● **Work instruction 1**:
In the ordered-pair abstraction text, switch "abstraction" to "construction" and give the passage between "Description: An ordered-pair" and "x e. _V /\ ph ) )", inclusive.
● **Work instruction 2**:
Turn the entries from their first line through the line containing "イングヴェイ･マルムスティーン/ブロウ・モンキ", inclusive, into a numbered list, leaving out any blank lines.

● **Excerpt to read**:
━━━━━━━━━━━━━━━━━━━━

Description: An ordered-pair class abstraction which does not depend on the first abstraction variable is a proper class. There must be, however, at least one set which satisfies the restricting wff. (Contributed by AV, 27-Dec-2020)

		Ref	Expression
	Assertion	opabn1stprc	\|- ( E. y ph -> { <. x , y >. \| ph } e/ _V )

Proof

Step	Hyp	Ref	Expression
1		vex	\|- x e. _V
2	1	biantrur	\|- ( ph <-> ( x e. _V /\ ph ) )
3	2	opabbii	\|- { <. x , y >. \| ph } = { <. x , y >. \| ( x e. _V /\ ph ) }
4	3	dmeqi	\|- dom { <. x , y >. \| ph } = dom { <. x , y >. \| ( x e. _V /\ ph ) }
5		id	\|- ( E. y ph -> E. y ph )
6	5	ralrimivw	\|- ( E. y ph -> A. x e. _V E. y ph )
7		dmopab3	\|- ( A. x e. _V E. y ph <-> dom { <. x , y >. \| ( x e. _V /\ ph ) } = _V )
8	6 7	sylib	\|- ( E. y ph -> dom { <. x , y >. \| ( x e. _V /\ ph ) } = _V )
9	4 8	eqtrid	\|- ( E. y ph -> dom { <. x , y >. \| ph } = _V )
10		vprc	\|- -. _V e. _V
11	10	a1i	\|- ( E. y ph -> -. _V e. _V )
12	9 11	eqneltrd	\|- ( E. y ph -> -. dom { <. x , y >. \| ph } e. _V )
13		dmexg	\|- ( { <. x , y >. \| ph } e. _V -> dom { <. x , y >. \| ph } e. _V )
14	12 13	nsyl	\|- ( E. y ph -> -. { <. x , y >. \| ph } e. _V )
15		df-nel	\|- ( { <. x , y >. \| ph } e/ _V <-> -. { <. x , y >. \| ph } e. _V )
16	14 15	sylibr	\|- ( E. y ph -> { <. x , y >. \| ph } e/ _V )

━━━━━━━━━━━━━━━━━━━━

● **Stored data**:
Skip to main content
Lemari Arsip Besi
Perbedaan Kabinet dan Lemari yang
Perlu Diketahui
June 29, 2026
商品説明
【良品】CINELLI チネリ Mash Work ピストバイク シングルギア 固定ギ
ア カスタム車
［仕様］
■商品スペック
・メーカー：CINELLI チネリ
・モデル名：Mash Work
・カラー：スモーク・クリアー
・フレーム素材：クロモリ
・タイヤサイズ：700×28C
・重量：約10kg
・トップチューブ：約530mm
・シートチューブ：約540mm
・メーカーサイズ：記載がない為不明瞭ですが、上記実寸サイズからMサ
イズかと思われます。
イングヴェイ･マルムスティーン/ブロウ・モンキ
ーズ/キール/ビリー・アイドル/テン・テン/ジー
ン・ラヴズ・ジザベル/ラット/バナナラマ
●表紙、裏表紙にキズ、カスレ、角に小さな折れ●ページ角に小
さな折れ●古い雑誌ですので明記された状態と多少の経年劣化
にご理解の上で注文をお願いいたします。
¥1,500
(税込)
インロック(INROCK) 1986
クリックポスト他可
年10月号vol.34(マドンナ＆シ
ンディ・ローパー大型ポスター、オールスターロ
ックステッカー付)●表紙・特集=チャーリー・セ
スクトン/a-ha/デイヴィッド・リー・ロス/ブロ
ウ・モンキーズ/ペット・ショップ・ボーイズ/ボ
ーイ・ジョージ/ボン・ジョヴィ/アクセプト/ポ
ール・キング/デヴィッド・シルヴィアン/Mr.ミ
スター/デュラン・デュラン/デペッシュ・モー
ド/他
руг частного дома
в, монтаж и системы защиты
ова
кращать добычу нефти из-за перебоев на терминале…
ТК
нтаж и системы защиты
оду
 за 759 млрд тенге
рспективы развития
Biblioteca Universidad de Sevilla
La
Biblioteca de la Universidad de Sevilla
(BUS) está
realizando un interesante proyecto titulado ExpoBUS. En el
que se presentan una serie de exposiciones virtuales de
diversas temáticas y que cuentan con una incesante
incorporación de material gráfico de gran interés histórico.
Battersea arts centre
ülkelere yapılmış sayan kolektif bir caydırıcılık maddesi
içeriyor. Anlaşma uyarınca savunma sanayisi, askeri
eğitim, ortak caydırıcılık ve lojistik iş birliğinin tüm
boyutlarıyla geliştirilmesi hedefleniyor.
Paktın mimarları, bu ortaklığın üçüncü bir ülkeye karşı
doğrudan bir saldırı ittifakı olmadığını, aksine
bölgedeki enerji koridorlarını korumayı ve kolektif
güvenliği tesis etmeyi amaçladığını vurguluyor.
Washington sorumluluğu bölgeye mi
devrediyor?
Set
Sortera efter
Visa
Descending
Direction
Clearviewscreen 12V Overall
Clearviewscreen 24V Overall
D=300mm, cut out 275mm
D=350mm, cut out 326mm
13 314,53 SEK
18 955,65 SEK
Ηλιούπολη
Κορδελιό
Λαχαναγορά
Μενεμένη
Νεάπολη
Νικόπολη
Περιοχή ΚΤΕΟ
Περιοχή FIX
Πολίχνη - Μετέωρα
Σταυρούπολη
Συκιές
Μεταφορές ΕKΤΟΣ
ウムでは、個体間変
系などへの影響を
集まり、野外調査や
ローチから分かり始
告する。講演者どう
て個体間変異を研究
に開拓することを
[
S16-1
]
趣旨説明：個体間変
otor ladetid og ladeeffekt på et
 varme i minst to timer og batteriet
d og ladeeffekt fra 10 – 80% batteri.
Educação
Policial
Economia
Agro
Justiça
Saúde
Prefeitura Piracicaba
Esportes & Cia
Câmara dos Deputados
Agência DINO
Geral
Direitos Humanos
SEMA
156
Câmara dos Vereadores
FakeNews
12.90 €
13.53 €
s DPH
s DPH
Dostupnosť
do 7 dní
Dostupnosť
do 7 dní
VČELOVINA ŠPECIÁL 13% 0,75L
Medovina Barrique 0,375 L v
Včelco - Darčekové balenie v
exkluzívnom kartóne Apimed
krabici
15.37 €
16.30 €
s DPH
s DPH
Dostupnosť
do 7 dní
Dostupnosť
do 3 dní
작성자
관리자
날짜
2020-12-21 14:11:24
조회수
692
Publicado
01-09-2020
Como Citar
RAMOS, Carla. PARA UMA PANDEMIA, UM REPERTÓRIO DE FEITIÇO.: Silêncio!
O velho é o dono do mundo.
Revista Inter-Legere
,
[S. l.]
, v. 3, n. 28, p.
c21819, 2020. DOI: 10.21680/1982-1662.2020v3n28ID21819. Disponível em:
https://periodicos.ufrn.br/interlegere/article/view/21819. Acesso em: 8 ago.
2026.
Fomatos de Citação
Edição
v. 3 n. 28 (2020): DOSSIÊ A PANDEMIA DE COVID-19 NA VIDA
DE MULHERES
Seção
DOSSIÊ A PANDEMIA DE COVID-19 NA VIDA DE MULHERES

━━━━━━━━━━━━━━━━━━━━

● **Final answer 1**:
Description: An ordered-pair class construction which does not depend on the first construction variable is a proper class. There must be, however, at least one set which satisfies the restricting wff. (Contributed by AV, 27-Dec-2020)

		Ref	Expression
	Assertion	opabn1stprc	\|- ( E. y ph -> { <. x , y >. \| ph } e/ _V )

Proof

Step	Hyp	Ref	Expression
1		vex	\|- x e. _V
2	1	biantrur	\|- ( ph <-> ( x e. _V /\ ph ) )

● **Final answer 2**:
1. Skip to main content
2. Lemari Arsip Besi
3. Perbedaan Kabinet dan Lemari yang
4. Perlu Diketahui
5. June 29, 2026
6. 商品説明
7. 【良品】CINELLI チネリ Mash Work ピストバイク シングルギア 固定ギ
8. ア カスタム車
9. ［仕様］
10. ■商品スペック
11. ・メーカー：CINELLI チネリ
12. ・モデル名：Mash Work
13. ・カラー：スモーク・クリアー
14. ・フレーム素材：クロモリ
15. ・タイヤサイズ：700×28C
16. ・重量：約10kg
17. ・トップチューブ：約530mm
18. ・シートチューブ：約540mm
19. ・メーカーサイズ：記載がない為不明瞭ですが、上記実寸サイズからMサ
20. イズかと思われます。
21. イングヴェイ･マルムスティーン/ブロウ・モンキ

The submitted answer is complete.